CONSIGNA 1:
En el fragmento sobre la pelea del Canelo, ¿qué hizo público el Canelo en su página de Instagram?

FRAGMENTO CITADO:
Confesaré que no pude ver el publicitado evento. Nos encontrábamos en unos menesteres que incluían –por qué no decirlo al lector–, la intención de desentrañar el navideño movimiento citadino y la emoción desatada que tomaba curso en un casino repleto de gente decidida a emigrar con grandes sumas en las faltriqueras. Un poco escéptico, nos quedaba claro que en el lugar no colocarían la pelea por más casino que fuese, algo evidentemente contradictorio: se suponía que estos lugares eran fanáticos del box, y que sabían bien la argumentación que dice que “aquí es que hay que verla”, que “deje de estar en su casa”, que el evento deportivo “te hará pasar una noche espectacular y por qué no, ganarás unos cuantos dólares”.

Era la vieja historia de estar en el lugar equivocado en el momento preciso, algo que le sucede a cualquiera en cualquier momento. En diciembre de cada año esto adquiere características notables: te diriges a varias reuniones con gente supuestamente feliz que te hace beber, con el preludio ceremonioso de la noche y el repentino amor por la vida, esas últimas adquisiciones de la Rioja. Sacan y descorchan, las últimas versiones de una botella en el íntimo salón de los añejamientos celebrados por bebedores de todas partes del mundo. Créalo usted o no lo crea, con el solo uso de una penetrante nariz y un mínimo margen de error, deciden qué vino es de Napa y qué vino viene de una paradisíaca región de Francia.

Pero no seamos románticos. Cuánto dinero se habrá movido en esta pelea que casi no podíamos esperar? Cómo obtener unos datos que están preservados con la exclusividad de un códice griego?

“No ombe no, eso se hizo público”…tú crees?

Muchos habían dicho –como si esto fuera un cálculo estratégico del libra por libra y la correspondiente toma de decisiónes de apuestas– que el Canelo no era el mejor boxeador del mundo, sino Vasyl Lomachenko. También era cierto que los que apostaran al famoso boxeador mexicano ganarían –se caía de la mata pero debía ser dicho– menos que los que lo hicieran por Fielding y he ahí el punto: en las tendencias y la opinión de analistas serios. Aunque claramente entusiasmados, nadie sabía qué sucedería con el extraño destino del portafolio de cada quien, movámonos de Beiruth al Madison, una pelea, sí, ponle 10,000 dólares, sobre todo cuando deben tomarse riesgos, y que más da: sientes la adrenalina de una pelea que ha sido esperada con gran entusiasmo. Sientes que esa noche alguien llegará a la paz de la lona, gancho al hígado, uppercut, quítenselo.    

En su página de Instagram de 4.2 millones de seguidores, el Canelo había hecho pública su colección de autos. Todo esto empezaba a ser histórico, había una sensación en el aire, como cuando se siente que un político ganará unas elecciones, y otros te llaman para decirte que el cambio es lo mejor para el país, que esto está decidido. “No meteré más de mil dólares”, dijo alguien.

CONSIGNA 2:
Reproduce tal cual las líneas de las entradas que van desde la primera hasta la que contiene "common name: Lousewort", ambas incluidas.

DATOS PROPORCIONADOS:
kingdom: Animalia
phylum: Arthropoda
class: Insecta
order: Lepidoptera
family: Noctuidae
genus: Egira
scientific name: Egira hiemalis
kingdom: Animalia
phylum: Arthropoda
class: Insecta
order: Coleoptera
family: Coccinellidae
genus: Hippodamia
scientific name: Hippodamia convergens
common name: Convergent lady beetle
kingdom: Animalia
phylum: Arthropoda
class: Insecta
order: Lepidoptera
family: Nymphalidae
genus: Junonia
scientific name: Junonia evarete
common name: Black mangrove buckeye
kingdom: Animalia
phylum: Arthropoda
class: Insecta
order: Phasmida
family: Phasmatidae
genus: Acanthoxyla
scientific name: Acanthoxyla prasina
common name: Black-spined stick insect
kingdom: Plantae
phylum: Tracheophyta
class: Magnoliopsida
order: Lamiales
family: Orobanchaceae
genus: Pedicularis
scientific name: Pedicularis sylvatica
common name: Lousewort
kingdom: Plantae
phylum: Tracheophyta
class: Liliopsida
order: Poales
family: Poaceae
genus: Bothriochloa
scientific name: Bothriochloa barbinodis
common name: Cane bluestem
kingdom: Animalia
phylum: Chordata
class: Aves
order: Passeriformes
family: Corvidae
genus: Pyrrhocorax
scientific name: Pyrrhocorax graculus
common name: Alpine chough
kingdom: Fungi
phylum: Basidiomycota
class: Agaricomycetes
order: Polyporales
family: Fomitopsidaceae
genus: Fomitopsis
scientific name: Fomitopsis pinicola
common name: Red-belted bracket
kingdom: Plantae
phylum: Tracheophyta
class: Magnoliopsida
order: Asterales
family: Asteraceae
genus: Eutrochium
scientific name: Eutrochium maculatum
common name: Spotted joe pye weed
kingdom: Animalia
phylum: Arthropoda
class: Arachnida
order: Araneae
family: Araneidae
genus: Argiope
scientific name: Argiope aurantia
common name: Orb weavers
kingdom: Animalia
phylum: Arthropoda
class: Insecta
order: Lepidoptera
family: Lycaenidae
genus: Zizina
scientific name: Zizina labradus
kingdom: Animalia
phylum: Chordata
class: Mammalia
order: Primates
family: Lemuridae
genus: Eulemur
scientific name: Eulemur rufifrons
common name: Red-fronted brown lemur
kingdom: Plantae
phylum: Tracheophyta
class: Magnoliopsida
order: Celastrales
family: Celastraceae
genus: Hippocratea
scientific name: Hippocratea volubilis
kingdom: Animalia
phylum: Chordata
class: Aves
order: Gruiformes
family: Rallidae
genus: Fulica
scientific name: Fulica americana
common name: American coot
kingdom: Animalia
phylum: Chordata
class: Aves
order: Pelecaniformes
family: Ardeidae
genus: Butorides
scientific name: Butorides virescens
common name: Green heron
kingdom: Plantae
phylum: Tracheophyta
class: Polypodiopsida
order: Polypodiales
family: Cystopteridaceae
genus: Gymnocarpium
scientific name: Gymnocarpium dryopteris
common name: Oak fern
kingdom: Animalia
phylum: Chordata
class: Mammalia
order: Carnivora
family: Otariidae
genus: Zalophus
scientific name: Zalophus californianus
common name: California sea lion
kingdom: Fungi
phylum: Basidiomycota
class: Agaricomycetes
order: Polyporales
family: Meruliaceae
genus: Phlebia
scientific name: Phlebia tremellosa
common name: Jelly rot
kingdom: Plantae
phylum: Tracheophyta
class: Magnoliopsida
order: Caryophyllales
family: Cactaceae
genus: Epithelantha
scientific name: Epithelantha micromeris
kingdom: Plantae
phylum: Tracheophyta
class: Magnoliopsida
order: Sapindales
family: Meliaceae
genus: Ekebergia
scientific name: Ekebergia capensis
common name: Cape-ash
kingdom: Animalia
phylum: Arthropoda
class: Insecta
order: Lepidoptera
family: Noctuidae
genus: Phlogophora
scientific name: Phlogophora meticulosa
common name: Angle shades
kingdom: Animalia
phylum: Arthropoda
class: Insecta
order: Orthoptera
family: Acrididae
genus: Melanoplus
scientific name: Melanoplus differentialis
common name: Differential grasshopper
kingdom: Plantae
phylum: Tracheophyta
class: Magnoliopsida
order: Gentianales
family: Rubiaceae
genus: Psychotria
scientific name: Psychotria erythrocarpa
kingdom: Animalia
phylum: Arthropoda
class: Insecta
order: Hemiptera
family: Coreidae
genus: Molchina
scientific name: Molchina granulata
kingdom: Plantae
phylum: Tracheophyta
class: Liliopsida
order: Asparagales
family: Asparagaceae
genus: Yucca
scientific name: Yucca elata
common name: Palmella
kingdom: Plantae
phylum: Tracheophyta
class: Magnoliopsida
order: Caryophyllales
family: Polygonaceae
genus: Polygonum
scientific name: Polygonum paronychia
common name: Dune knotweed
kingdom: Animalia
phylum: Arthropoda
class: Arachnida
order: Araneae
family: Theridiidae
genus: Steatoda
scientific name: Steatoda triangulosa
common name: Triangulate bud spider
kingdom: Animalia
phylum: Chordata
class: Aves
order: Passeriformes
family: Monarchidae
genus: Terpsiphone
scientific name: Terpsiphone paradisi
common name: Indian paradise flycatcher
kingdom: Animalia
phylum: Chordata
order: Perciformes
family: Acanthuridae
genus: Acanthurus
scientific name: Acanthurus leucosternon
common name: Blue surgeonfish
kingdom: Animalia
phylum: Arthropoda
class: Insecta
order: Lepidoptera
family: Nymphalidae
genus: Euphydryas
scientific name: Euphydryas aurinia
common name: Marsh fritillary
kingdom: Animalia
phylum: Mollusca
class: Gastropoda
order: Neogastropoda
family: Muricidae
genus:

SOLUCIÓN COMPLETA 1:
Su colección de autos.

SOLUCIÓN COMPLETA 2:
kingdom: Animalia
phylum: Arthropoda
class: Insecta
order: Lepidoptera
family: Noctuidae
genus: Egira
scientific name: Egira hiemalis
kingdom: Animalia
phylum: Arthropoda
class: Insecta
order: Coleoptera
family: Coccinellidae
genus: Hippodamia
scientific name: Hippodamia convergens
common name: Convergent lady beetle
kingdom: Animalia
phylum: Arthropoda
class: Insecta
order: Lepidoptera
family: Nymphalidae
genus: Junonia
scientific name: Junonia evarete
common name: Black mangrove buckeye
kingdom: Animalia
phylum: Arthropoda
class: Insecta
order: Phasmida
family: Phasmatidae
genus: Acanthoxyla
scientific name: Acanthoxyla prasina
common name: Black-spined stick insect
kingdom: Plantae
phylum: Tracheophyta
class: Magnoliopsida
order: Lamiales
family: Orobanchaceae
genus: Pedicularis
scientific name: Pedicularis sylvatica
common name: Lousewort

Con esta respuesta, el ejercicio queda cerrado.